= OBJECTIF =
Répondez à ces questions d'après l'extrait :
(a) Selon l'extrait, de quoi l'attitude d'Erdogan permet-elle à des travailleurs de se sentir un peu vengés ?
(b) Sur quelle mesure les Turcs d'Allemagne devaient-ils se prononcer lors du référendum ?
(c) Combien de meetings de ministres turcs étaient annoncés pour le seul mois de mars ?

= EXTRAIT CHOISI =
════════

C’est ainsi que certains voient en Erdogan celui qui a rendu à la Turquie sa dignité. Ils apprécient qu’il soit capable de s’opposer aux États-Unis et à l’Union européenne (UE), plutôt que de se comporter en solliciteur vis-à-vis des grandes puissances. Par son attitude, des travailleurs peuvent se sentir un peu vengés des discriminations subies en tant qu’ouvriers immigrés en Allemagne.
Le référendum en Turquie a donné lieu à une situation étrange : les Turcs d’Allemagne devaient se prononcer sur une mesure, le renforcement des pouvoirs d’Erdogan, dont a priori ils subiraient peu les conséquences, tandis que les mêmes, quand ils ne sont pas binationaux, sont écartés des élections législatives allemandes, bien qu’ils vivent, travaillent et paient des impôts dans le pays depuis des décennies.
La campagne a été largement mise en scène par le gouvernement turc. Dès début mars, c’est presque quotidiennement qu’un ministre se rendait en Allemagne pour y tenir un meeting. Plus de trente de ces réunions étaient annoncées rien que pour mars. Le gouvernement turc semblait presque n’avoir rien de plus pressé à faire que de voyager en Allemagne.

════════

= DONNÉES FOURNIES =
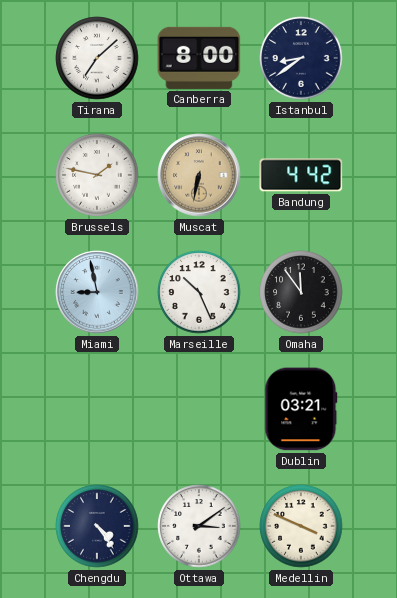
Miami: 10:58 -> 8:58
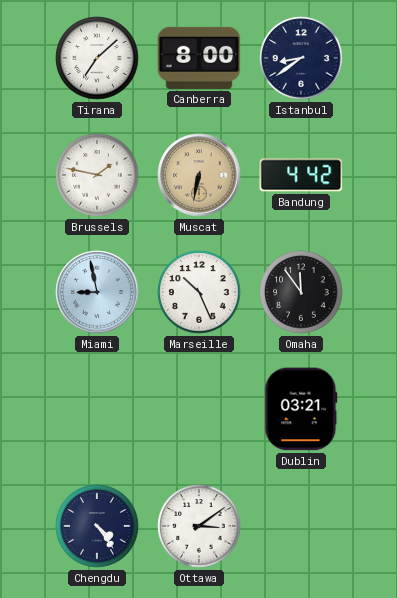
Medellin: 3:49 -> none
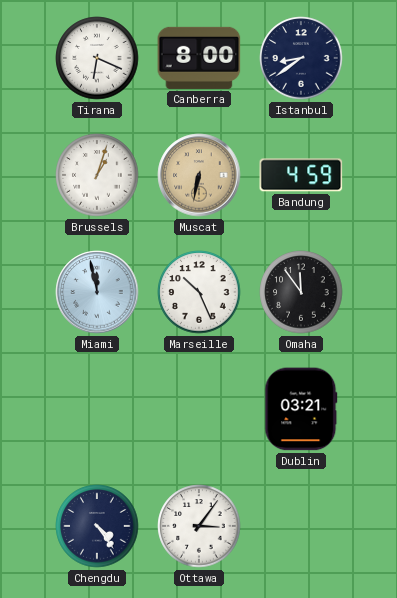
Tirana: 7:08 -> 6:19
Brussels: 1:47 -> 1:03
Bandung: 4:42 -> 4:59
Miami: 8:58 -> 11:58
Ottawa: 3:09 -> 3:06
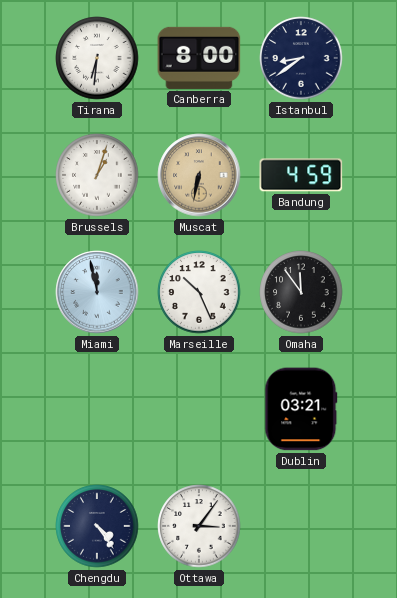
Tirana: 6:19 -> 6:31
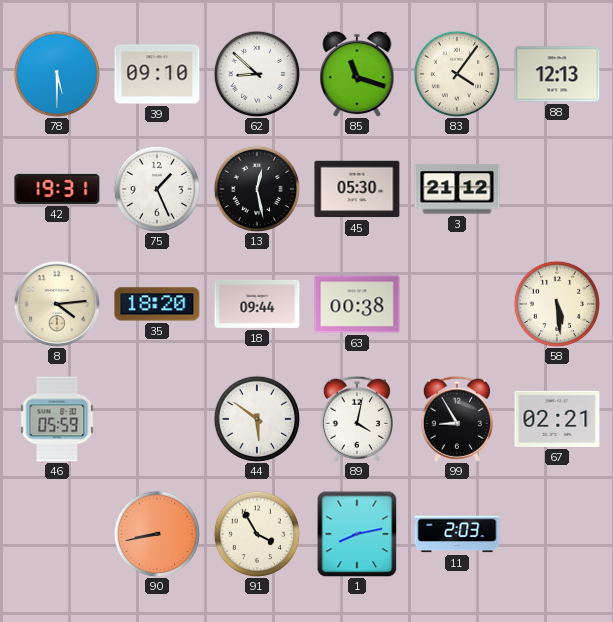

════════

= RÉPONSE =
(a) Des discriminations subies en tant qu'ouvriers immigrés en Allemagne.
(b) Le renforcement des pouvoirs d'Erdogan.
(c) Plus de trente.